Mentre in “Snowpiercer” l’insidiosa avanzata orizzontale nel treno garantirebbe ai protagonisti una vita e un’agiatezza reali, causando di fatto un rovesciamento dell’ordine sociale, l’intrusione dei protagonisti di “Parasite” nella vita dei ricchi, garantirebbe loro una vita migliore, ma con il permanere dello status di servi, di secondi, eternamente lontani da una condizione veramente diversa. E’ questo un assunto fondamentale per comprendere l’evoluzione del pensiero di Bong Joon-Ho verso una sua versione più oscura e nichilista, priva di speranza. Una visione che permette a “Parasite” di giocare veramente sporco nel suo inscenare una guerra tra poveri, riuscendo, perlomeno nella sua prima tremenda e serrata parte, ad essere una delle black comedy più riuscite e spiazzanti del decennio.
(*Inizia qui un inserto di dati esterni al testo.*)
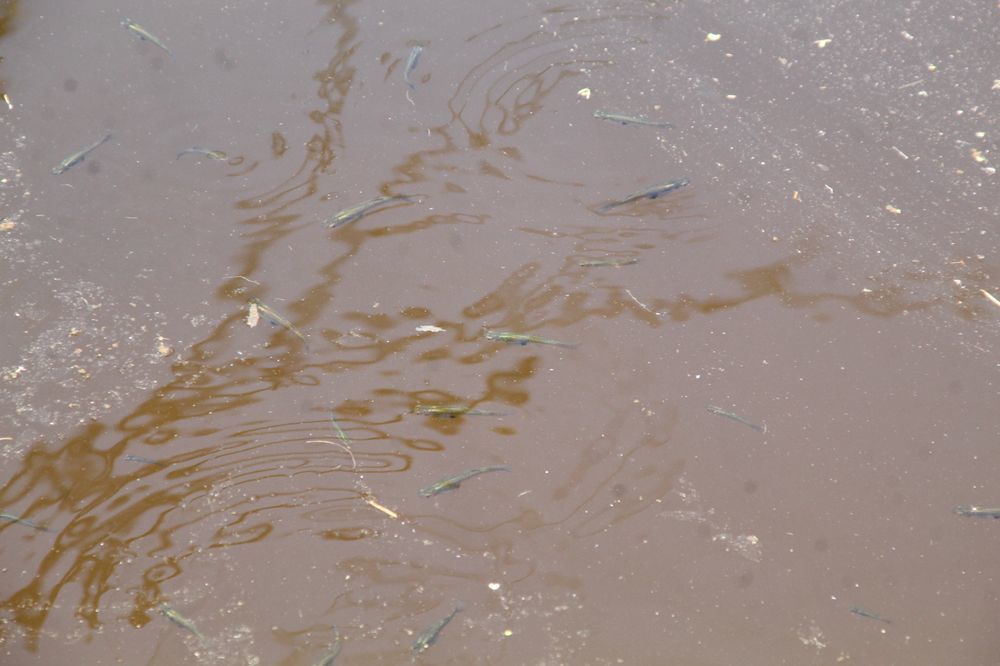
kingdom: Animalia
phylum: Chordata
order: Cyprinodontiformes
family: Poeciliidae
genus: Gambusia
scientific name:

Un po’ meno buona e citofonata è invece la seconda parte, con la scena splatter davvero troppo prevedibile e forse anche non girata benissimo, certamente non al pieno delle capacità di cotanto regista, il quale, comunque, colleziona in questo film, anche grazie ad un cast letteralmente perfetto nella sua coralità , alcune scene memorabili (il primo confronto con i vecchi poveri, l’alluvione, l’amarissimo finale con il piano destinato a fallire).
Non il capolavorissimo che state dicendo, ma dopo “Joker” ci ho fatto il callo.